*DIRECTIONS:* Reproduce the material below word for word, leaving out the pictures.

RECORDS SUPPLIED START

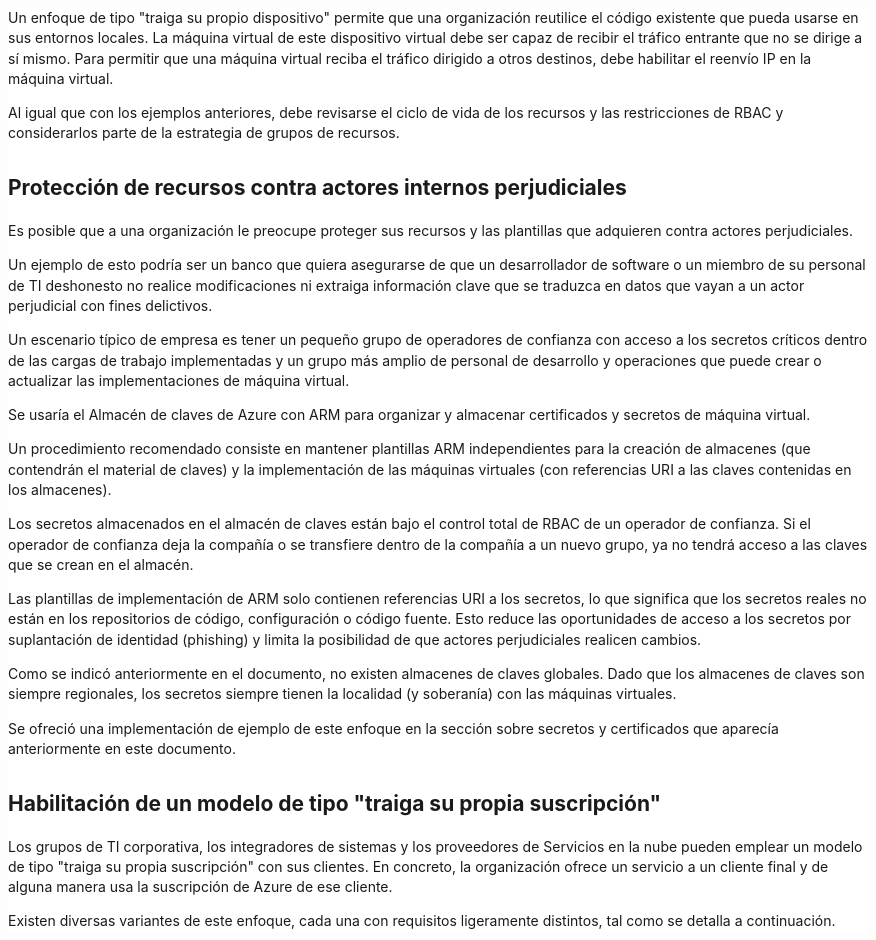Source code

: Un enfoque de tipo "traiga su propio dispositivo" permite que una organización reutilice el código existente que pueda usarse en sus entornos locales. La máquina virtual de este dispositivo virtual debe ser capaz de recibir el tráfico entrante que no se dirige a sí mismo. Para permitir que una máquina virtual reciba el tráfico dirigido a otros destinos, debe habilitar el reenvío IP en la máquina virtual.

Al igual que con los ejemplos anteriores, debe revisarse el ciclo de vida de los recursos y las restricciones de RBAC y considerarlos parte de la estrategia de grupos de recursos.

## Protección de recursos contra actores internos perjudiciales

Es posible que a una organización le preocupe proteger sus recursos y las plantillas que adquieren contra actores perjudiciales.

Un ejemplo de esto podría ser un banco que quiera asegurarse de que un desarrollador de software o un miembro de su personal de TI deshonesto no realice modificaciones ni extraiga información clave que se traduzca en datos que vayan a un actor perjudicial con fines delictivos.

Un escenario típico de empresa es tener un pequeño grupo de operadores de confianza con acceso a los secretos críticos dentro de las cargas de trabajo implementadas y un grupo más amplio de personal de desarrollo y operaciones que puede crear o actualizar las implementaciones de máquina virtual.

Se usaría el Almacén de claves de Azure con ARM para organizar y almacenar certificados y secretos de máquina virtual.

Un procedimiento recomendado consiste en mantener plantillas ARM independientes para la creación de almacenes (que contendrán el material de claves) y la implementación de las máquinas virtuales (con referencias URI a las claves contenidas en los almacenes).

Los secretos almacenados en el almacén de claves están bajo el control total de RBAC de un operador de confianza. Si el operador de confianza deja la compañía o se transfiere dentro de la compañía a un nuevo grupo, ya no tendrá acceso a las claves que se crean en el almacén.

Las plantillas de implementación de ARM solo contienen referencias URI a los secretos, lo que significa que los secretos reales no están en los repositorios de código, configuración o código fuente. Esto reduce las oportunidades de acceso a los secretos por suplantación de identidad (phishing) y limita la posibilidad de que actores perjudiciales realicen cambios.

Como se indicó anteriormente en el documento, no existen almacenes de claves globales. Dado que los almacenes de claves son siempre regionales, los secretos siempre tienen la localidad (y soberanía) con las máquinas virtuales.

Se ofreció una implementación de ejemplo de este enfoque en la sección sobre secretos y certificados que aparecía anteriormente en este documento.

## Habilitación de un modelo de tipo "traiga su propia suscripción"

Los grupos de TI corporativa, los integradores de sistemas y los proveedores de Servicios en la nube pueden emplear un modelo de tipo "traiga su propia suscripción" con sus clientes. En concreto, la organización ofrece un servicio a un cliente final y de alguna manera usa la suscripción de Azure de ese cliente.

Existen diversas variantes de este enfoque, cada una con requisitos ligeramente distintos, tal como se detalla a continuación.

RECORDS SUPPLIED END

*SOLUTION TO THE PROBLEM:*
Source code

: Un enfoque de tipo "traiga su propio dispositivo" permite que una organización reutilice el código existente que pueda usarse en sus entornos locales. La máquina virtual de este dispositivo virtual debe ser capaz de recibir el tráfico entrante que no se dirige a sí mismo. Para permitir que una máquina virtual reciba el tráfico dirigido a otros destinos, debe habilitar el reenvío IP en la máquina virtual.

Al igual que con los ejemplos anteriores, debe revisarse el ciclo de vida de los recursos y las restricciones de RBAC y considerarlos parte de la estrategia de grupos de recursos.

## Protección de recursos contra actores internos perjudiciales

Es posible que a una organización le preocupe proteger sus recursos y las plantillas que adquieren contra actores perjudiciales.

Un ejemplo de esto podría ser un banco que quiera asegurarse de que un desarrollador de software o un miembro de su personal de TI deshonesto no realice modificaciones ni extraiga información clave que se traduzca en datos que vayan a un actor perjudicial con fines delictivos.

Un escenario típico de empresa es tener un pequeño grupo de operadores de confianza con acceso a los secretos críticos dentro de las cargas de trabajo implementadas y un grupo más amplio de personal de desarrollo y operaciones que puede crear o actualizar las implementaciones de máquina virtual.

Se usaría el Almacén de claves de Azure con ARM para organizar y almacenar certificados y secretos de máquina virtual.

Un procedimiento recomendado consiste en mantener plantillas ARM independientes para la creación de almacenes (que contendrán el material de claves) y la implementación de las máquinas virtuales (con referencias URI a las claves contenidas en los almacenes).

Los secretos almacenados en el almacén de claves están bajo el control total de RBAC de un operador de confianza. Si el operador de confianza deja la compañía o se transfiere dentro de la compañía a un nuevo grupo, ya no tendrá acceso a las claves que se crean en el almacén.

Las plantillas de implementación de ARM solo contienen referencias URI a los secretos, lo que significa que los secretos reales no están en los repositorios de código, configuración o código fuente. Esto reduce las oportunidades de acceso a los secretos por suplantación de identidad (phishing) y limita la posibilidad de que actores perjudiciales realicen cambios.

Como se indicó anteriormente en el documento, no existen almacenes de claves globales. Dado que los almacenes de claves son siempre regionales, los secretos siempre tienen la localidad (y soberanía) con las máquinas virtuales.

Se ofreció una implementación de ejemplo de este enfoque en la sección sobre secretos y certificados que aparecía anteriormente en este documento.

## Habilitación de un modelo de tipo "traiga su propia suscripción"

Los grupos de TI corporativa, los integradores de sistemas y los proveedores de Servicios en la nube pueden emplear un modelo de tipo "traiga su propia suscripción" con sus clientes. En concreto, la organización ofrece un servicio a un cliente final y de alguna manera usa la suscripción de Azure de ese cliente.

Existen diversas variantes de este enfoque, cada una con requisitos ligeramente distintos, tal como se detalla a continuación.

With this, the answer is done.